START ENTRIES SUPPLIED
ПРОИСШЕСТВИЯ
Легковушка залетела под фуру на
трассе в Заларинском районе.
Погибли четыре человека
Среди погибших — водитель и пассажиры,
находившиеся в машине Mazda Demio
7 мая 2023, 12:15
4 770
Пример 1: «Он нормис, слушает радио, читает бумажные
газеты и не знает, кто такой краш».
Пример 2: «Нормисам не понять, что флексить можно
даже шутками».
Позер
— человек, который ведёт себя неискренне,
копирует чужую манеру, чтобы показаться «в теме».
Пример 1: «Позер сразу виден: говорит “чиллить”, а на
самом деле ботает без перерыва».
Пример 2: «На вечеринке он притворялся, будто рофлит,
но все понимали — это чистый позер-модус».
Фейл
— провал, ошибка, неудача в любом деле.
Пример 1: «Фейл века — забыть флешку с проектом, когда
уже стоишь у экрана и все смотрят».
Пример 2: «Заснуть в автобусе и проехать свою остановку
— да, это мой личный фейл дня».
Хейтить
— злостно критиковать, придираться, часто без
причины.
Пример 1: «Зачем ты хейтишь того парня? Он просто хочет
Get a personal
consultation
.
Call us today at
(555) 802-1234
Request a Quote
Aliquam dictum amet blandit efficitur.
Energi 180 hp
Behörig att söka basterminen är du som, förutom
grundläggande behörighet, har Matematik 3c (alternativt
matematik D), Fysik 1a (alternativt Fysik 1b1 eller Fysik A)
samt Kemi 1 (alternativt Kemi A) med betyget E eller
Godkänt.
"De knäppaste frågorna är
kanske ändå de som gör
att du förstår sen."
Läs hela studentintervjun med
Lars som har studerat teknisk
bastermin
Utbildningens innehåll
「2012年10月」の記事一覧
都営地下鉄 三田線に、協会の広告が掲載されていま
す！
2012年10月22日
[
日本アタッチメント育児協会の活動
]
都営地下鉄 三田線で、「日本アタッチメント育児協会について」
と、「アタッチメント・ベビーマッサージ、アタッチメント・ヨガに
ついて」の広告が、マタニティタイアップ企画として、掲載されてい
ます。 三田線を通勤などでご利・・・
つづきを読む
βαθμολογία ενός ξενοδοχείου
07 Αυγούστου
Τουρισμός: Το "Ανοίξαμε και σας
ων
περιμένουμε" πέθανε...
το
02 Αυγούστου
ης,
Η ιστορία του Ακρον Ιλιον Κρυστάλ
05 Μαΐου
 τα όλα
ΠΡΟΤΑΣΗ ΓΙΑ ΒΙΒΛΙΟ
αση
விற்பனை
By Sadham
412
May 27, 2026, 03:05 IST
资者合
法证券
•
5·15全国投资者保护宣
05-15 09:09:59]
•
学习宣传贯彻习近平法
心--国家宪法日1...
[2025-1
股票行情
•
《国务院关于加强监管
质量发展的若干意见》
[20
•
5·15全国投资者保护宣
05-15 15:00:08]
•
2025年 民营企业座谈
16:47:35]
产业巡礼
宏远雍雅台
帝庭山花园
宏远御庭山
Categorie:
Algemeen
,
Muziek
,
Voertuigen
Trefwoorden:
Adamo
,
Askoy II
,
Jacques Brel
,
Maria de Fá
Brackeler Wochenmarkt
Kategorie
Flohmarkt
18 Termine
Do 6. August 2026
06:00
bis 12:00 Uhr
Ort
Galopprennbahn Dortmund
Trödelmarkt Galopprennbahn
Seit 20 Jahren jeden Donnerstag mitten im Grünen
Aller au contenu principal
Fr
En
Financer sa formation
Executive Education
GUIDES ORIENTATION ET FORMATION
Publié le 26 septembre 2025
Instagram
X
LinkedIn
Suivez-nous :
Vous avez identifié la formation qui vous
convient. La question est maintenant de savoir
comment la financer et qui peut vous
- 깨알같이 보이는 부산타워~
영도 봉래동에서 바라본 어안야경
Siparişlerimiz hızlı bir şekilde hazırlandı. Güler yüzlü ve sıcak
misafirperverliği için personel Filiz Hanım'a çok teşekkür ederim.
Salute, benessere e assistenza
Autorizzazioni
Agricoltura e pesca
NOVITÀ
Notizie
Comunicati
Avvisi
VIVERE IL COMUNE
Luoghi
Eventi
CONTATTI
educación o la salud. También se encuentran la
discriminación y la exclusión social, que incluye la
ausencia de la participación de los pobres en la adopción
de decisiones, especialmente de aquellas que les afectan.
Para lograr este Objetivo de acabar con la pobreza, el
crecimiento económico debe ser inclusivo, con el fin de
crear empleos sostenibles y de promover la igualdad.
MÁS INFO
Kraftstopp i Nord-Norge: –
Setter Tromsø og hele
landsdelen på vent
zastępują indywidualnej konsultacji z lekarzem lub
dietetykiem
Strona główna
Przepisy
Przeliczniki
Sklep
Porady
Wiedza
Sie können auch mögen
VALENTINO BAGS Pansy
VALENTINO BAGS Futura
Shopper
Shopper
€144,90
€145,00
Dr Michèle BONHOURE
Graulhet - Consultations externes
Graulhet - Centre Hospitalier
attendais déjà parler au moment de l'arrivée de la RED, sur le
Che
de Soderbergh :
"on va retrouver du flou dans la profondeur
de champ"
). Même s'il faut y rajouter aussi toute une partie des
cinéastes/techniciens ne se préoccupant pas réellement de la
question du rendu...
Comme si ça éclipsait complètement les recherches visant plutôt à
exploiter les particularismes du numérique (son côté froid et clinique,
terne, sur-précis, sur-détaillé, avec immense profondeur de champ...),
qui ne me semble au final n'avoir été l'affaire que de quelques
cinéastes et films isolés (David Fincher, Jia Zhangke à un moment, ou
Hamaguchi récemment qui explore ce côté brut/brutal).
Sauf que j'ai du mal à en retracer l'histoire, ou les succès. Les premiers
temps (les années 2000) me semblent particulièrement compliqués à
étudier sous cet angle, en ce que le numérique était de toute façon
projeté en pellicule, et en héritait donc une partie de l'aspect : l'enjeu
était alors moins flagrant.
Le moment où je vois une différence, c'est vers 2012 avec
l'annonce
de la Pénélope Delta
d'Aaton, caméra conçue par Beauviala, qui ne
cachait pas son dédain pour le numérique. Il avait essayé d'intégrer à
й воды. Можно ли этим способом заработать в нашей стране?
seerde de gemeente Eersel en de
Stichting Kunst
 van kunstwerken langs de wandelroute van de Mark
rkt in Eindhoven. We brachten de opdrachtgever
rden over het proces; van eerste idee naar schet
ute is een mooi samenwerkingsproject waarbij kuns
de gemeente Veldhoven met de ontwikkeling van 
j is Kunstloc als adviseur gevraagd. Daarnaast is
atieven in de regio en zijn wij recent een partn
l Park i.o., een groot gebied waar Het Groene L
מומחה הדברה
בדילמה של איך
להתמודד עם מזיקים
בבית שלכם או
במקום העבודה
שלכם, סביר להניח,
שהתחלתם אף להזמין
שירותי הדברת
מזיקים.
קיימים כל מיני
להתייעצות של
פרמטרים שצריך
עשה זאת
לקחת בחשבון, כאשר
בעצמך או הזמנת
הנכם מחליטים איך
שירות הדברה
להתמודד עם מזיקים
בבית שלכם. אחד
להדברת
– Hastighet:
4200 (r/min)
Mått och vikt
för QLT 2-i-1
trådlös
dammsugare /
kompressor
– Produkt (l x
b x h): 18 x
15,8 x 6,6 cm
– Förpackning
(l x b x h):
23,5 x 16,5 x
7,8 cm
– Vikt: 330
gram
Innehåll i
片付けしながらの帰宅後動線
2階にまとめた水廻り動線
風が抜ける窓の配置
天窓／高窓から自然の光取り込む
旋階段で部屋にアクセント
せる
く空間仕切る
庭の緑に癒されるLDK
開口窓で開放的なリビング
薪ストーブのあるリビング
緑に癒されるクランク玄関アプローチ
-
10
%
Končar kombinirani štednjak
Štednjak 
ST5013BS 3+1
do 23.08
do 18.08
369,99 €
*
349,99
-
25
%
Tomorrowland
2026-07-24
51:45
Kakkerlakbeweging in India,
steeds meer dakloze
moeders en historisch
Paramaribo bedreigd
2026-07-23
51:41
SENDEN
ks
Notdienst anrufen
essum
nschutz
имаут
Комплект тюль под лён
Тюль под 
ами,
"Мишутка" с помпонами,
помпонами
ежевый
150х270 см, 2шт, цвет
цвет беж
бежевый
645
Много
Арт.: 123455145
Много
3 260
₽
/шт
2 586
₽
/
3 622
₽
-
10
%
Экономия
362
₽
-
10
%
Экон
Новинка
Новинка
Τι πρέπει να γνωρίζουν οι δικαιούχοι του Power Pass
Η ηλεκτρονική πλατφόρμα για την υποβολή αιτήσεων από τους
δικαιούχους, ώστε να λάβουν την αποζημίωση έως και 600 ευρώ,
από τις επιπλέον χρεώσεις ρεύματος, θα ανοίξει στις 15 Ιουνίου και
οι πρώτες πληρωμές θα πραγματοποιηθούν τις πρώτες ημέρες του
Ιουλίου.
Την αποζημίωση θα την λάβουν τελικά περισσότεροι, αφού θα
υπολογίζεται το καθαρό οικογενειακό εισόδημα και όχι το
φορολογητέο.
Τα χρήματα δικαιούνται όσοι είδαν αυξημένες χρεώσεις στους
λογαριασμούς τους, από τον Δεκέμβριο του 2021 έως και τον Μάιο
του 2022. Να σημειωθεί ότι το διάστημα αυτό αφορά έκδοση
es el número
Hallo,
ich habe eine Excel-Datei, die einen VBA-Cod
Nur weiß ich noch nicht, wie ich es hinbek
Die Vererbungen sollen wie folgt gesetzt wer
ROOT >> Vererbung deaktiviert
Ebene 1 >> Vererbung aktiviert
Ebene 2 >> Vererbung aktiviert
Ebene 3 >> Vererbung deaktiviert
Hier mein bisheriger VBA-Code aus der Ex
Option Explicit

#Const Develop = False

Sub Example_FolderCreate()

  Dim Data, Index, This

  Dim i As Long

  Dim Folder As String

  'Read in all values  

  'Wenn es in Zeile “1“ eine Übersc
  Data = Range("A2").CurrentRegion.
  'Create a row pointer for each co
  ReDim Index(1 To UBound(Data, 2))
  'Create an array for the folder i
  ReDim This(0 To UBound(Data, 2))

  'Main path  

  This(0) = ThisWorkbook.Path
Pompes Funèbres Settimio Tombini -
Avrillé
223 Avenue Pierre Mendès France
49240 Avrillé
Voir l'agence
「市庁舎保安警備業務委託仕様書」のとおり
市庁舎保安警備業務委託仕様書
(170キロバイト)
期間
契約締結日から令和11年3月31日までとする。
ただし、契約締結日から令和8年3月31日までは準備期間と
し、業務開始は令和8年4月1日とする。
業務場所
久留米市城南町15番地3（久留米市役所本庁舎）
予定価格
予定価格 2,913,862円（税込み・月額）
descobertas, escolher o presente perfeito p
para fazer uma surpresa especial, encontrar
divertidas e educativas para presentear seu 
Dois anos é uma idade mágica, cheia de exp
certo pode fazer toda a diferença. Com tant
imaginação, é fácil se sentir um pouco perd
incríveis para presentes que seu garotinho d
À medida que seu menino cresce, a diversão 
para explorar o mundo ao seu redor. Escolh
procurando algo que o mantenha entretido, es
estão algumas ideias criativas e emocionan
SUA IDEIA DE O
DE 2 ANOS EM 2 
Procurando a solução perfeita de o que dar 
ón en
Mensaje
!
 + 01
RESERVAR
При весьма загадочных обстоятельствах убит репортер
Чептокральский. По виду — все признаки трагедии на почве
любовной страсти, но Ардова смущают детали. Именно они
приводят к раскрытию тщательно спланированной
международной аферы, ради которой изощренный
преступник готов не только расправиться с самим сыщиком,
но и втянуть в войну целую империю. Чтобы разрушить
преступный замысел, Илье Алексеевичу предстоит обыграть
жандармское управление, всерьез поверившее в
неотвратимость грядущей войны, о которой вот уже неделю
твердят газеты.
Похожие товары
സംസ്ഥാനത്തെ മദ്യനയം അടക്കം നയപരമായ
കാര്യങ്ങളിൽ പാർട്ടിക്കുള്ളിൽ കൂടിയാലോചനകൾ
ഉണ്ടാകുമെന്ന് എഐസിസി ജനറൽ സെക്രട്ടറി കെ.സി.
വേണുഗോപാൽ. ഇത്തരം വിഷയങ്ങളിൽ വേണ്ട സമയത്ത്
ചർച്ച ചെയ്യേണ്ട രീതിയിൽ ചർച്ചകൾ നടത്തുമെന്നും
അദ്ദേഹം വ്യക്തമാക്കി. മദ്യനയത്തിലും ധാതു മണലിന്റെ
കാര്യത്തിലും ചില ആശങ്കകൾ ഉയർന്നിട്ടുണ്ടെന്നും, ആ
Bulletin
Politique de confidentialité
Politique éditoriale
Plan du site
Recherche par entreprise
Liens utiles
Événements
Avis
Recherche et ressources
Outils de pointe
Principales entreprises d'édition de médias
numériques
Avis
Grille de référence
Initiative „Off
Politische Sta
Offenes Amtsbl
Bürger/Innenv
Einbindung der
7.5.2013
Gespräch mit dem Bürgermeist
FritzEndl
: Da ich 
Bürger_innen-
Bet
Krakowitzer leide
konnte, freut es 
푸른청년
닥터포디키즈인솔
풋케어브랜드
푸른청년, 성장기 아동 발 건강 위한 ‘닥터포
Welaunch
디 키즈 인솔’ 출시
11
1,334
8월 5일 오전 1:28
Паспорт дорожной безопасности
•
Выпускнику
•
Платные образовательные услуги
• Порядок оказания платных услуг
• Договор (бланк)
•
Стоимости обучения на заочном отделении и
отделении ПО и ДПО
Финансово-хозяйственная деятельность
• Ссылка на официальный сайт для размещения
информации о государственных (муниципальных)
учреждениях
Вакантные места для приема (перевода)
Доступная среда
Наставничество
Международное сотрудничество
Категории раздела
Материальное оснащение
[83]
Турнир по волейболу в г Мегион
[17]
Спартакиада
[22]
END ENTRIES SUPPLIED
#### PROBLEM DESCRIPTION:
An exact repetition of the material above is required, from its first line through the line holding "копирует чужую манеру, чтобы", with nothing added.

#### OUTPUT:
ПРОИСШЕСТВИЯ
Легковушка залетела под фуру на
трассе в Заларинском районе.
Погибли четыре человека
Среди погибших — водитель и пассажиры,
находившиеся в машине Mazda Demio
7 мая 2023, 12:15
4 770
Пример 1: «Он нормис, слушает радио, читает бумажные
газеты и не знает, кто такой краш».
Пример 2: «Нормисам не понять, что флексить можно
даже шутками».
Позер
— человек, который ведёт себя неискренне,
копирует чужую манеру, чтобы показаться «в теме».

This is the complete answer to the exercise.